What is needed is an exact copy of all the entries.

Stored items
=-=-=

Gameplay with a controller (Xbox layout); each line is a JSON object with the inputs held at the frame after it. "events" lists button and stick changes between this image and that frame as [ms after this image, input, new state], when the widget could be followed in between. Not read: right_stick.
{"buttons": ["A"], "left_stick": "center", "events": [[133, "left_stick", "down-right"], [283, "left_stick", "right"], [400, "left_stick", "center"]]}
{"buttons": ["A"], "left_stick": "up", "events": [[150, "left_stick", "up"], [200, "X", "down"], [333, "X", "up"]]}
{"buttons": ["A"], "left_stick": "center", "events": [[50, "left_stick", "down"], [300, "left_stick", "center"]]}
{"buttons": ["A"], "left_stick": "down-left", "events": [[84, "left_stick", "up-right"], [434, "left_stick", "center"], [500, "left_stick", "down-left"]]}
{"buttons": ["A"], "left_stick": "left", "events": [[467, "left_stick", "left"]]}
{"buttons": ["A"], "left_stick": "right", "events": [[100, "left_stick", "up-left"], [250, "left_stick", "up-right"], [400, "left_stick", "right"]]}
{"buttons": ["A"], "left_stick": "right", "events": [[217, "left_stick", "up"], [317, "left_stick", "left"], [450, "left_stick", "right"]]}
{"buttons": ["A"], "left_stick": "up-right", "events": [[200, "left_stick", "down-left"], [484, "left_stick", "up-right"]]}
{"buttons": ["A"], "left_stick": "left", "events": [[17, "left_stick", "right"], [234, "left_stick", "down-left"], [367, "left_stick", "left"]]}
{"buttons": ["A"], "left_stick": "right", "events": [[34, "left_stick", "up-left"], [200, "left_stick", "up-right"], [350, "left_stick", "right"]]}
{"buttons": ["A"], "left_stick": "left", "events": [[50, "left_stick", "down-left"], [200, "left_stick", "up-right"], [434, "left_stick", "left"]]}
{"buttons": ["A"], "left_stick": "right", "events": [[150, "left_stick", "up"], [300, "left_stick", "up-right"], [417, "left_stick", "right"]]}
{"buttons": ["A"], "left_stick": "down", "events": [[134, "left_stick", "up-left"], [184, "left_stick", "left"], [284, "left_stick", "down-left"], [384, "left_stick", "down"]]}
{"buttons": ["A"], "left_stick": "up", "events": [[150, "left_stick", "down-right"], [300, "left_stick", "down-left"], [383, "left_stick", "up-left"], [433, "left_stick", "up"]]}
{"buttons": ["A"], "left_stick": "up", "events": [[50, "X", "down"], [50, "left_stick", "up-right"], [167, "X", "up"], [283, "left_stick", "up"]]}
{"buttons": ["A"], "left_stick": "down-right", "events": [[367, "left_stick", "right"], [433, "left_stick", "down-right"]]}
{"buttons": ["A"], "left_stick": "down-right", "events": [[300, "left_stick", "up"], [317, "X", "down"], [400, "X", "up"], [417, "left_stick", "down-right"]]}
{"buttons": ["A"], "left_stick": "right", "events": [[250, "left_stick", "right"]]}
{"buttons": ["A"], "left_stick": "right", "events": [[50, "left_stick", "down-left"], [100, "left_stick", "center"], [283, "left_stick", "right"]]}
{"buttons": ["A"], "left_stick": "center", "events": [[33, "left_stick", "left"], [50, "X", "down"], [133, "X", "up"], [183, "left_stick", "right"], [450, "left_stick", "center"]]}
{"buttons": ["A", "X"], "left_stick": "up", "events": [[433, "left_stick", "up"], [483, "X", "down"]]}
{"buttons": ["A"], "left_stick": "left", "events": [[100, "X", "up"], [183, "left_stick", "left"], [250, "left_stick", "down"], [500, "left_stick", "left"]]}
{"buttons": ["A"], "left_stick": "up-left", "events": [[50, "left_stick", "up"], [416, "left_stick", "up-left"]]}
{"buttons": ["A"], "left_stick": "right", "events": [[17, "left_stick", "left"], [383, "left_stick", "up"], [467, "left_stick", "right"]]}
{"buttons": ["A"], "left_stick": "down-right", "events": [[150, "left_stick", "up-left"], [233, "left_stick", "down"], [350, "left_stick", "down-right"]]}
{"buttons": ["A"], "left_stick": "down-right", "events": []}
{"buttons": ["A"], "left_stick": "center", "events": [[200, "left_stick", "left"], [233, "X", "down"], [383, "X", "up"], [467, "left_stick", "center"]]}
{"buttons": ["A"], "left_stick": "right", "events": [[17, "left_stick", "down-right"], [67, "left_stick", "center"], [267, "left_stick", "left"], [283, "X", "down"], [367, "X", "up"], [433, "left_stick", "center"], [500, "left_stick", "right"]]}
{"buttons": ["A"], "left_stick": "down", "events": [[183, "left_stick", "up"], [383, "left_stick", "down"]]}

=-=-=

#### Task answer:
Gameplay with a controller (Xbox layout); each line is a JSON object with the inputs held at the frame after it. "events" lists button and stick changes between this image and that frame as [ms after this image, input, new state], when the widget could be followed in between. Not read: right_stick.
{"buttons": ["A"], "left_stick": "center", "events": [[133, "left_stick", "down-right"], [283, "left_stick", "right"], [400, "left_stick", "center"]]}
{"buttons": ["A"], "left_stick": "up", "events": [[150, "left_stick", "up"], [200, "X", "down"], [333, "X", "up"]]}
{"buttons": ["A"], "left_stick": "center", "events": [[50, "left_stick", "down"], [300, "left_stick", "center"]]}
{"buttons": ["A"], "left_stick": "down-left", "events": [[84, "left_stick", "up-right"], [434, "left_stick", "center"], [500, "left_stick", "down-left"]]}
{"buttons": ["A"], "left_stick": "left", "events": [[467, "left_stick", "left"]]}
{"buttons": ["A"], "left_stick": "right", "events": [[100, "left_stick", "up-left"], [250, "left_stick", "up-right"], [400, "left_stick", "right"]]}
{"buttons": ["A"], "left_stick": "right", "events": [[217, "left_stick", "up"], [317, "left_stick", "left"], [450, "left_stick", "right"]]}
{"buttons": ["A"], "left_stick": "up-right", "events": [[200, "left_stick", "down-left"], [484, "left_stick", "up-right"]]}
{"buttons": ["A"], "left_stick": "left", "events": [[17, "left_stick", "right"], [234, "left_stick", "down-left"], [367, "left_stick", "left"]]}
{"buttons": ["A"], "left_stick": "right", "events": [[34, "left_stick", "up-left"], [200, "left_stick", "up-right"], [350, "left_stick", "right"]]}
{"buttons": ["A"], "left_stick": "left", "events": [[50, "left_stick", "down-left"], [200, "left_stick", "up-right"], [434, "left_stick", "left"]]}
{"buttons": ["A"], "left_stick": "right", "events": [[150, "left_stick", "up"], [300, "left_stick", "up-right"], [417, "left_stick", "right"]]}
{"buttons": ["A"], "left_stick": "down", "events": [[134, "left_stick", "up-left"], [184, "left_stick", "left"], [284, "left_stick", "down-left"], [384, "left_stick", "down"]]}
{"buttons": ["A"], "left_stick": "up", "events": [[150, "left_stick", "down-right"], [300, "left_stick", "down-left"], [383, "left_stick", "up-left"], [433, "left_stick", "up"]]}
{"buttons": ["A"], "left_stick": "up", "events": [[50, "X", "down"], [50, "left_stick", "up-right"], [167, "X", "up"], [283, "left_stick", "up"]]}
{"buttons": ["A"], "left_stick": "down-right", "events": [[367, "left_stick", "right"], [433, "left_stick", "down-right"]]}
{"buttons": ["A"], "left_stick": "down-right", "events": [[300, "left_stick", "up"], [317, "X", "down"], [400, "X", "up"], [417, "left_stick", "down-right"]]}
{"buttons": ["A"], "left_stick": "right", "events": [[250, "left_stick", "right"]]}
{"buttons": ["A"], "left_stick": "right", "events": [[50, "left_stick", "down-left"], [100, "left_stick", "center"], [283, "left_stick", "right"]]}
{"buttons": ["A"], "left_stick": "center", "events": [[33, "left_stick", "left"], [50, "X", "down"], [133, "X", "up"], [183, "left_stick", "right"], [450, "left_stick", "center"]]}
{"buttons": ["A", "X"], "left_stick": "up", "events": [[433, "left_stick", "up"], [483, "X", "down"]]}
{"buttons": ["A"], "left_stick": "left", "events": [[100, "X", "up"], [183, "left_stick", "left"], [250, "left_stick", "down"], [500, "left_stick", "left"]]}
{"buttons": ["A"], "left_stick": "up-left", "events": [[50, "left_stick", "up"], [416, "left_stick", "up-left"]]}
{"buttons": ["A"], "left_stick": "right", "events": [[17, "left_stick", "left"], [383, "left_stick", "up"], [467, "left_stick", "right"]]}
{"buttons": ["A"], "left_stick": "down-right", "events": [[150, "left_stick", "up-left"], [233, "left_stick", "down"], [350, "left_stick", "down-right"]]}
{"buttons": ["A"], "left_stick": "down-right", "events": []}
{"buttons": ["A"], "left_stick": "center", "events": [[200, "left_stick", "left"], [233, "X", "down"], [383, "X", "up"], [467, "left_stick", "center"]]}
{"buttons": ["A"], "left_stick": "right", "events": [[17, "left_stick", "down-right"], [67, "left_stick", "center"], [267, "left_stick", "left"], [283, "X", "down"], [367, "X", "up"], [433, "left_stick", "center"], [500, "left_stick", "right"]]}
{"buttons": ["A"], "left_stick": "down", "events": [[183, "left_stick", "up"], [383, "left_stick", "down"]]}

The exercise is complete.